* _Available records_:
+++

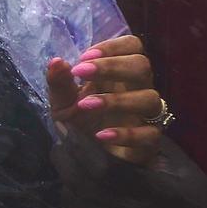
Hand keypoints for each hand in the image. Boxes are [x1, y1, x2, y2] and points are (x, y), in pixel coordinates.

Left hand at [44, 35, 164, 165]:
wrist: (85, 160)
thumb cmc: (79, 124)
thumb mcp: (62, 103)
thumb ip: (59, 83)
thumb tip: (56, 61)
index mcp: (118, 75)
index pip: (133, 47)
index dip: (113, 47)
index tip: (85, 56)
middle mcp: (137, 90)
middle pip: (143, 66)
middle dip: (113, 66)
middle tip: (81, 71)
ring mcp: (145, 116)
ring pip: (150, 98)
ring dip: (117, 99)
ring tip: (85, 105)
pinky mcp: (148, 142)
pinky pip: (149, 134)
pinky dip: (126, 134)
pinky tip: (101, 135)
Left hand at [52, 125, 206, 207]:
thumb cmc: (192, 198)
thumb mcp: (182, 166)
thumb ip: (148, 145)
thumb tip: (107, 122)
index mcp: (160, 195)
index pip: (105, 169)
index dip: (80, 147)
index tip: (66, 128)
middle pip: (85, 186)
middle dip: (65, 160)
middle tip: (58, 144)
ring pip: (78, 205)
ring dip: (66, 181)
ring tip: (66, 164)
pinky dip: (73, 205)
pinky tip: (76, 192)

+++

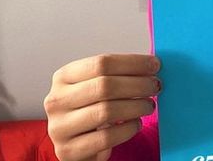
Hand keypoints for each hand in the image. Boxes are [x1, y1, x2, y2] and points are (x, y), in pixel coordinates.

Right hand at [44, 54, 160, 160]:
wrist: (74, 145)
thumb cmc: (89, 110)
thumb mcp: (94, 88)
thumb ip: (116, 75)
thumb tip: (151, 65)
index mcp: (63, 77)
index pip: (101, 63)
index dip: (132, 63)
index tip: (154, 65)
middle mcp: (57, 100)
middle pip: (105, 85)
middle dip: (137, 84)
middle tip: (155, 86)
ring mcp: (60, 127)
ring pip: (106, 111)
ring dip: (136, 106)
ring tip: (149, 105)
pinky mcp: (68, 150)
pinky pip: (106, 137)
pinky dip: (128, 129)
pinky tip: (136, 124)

+++

Reply with nothing but a number: how many lines of the entries above contain the string "hand"?

* _Worked solution_:
5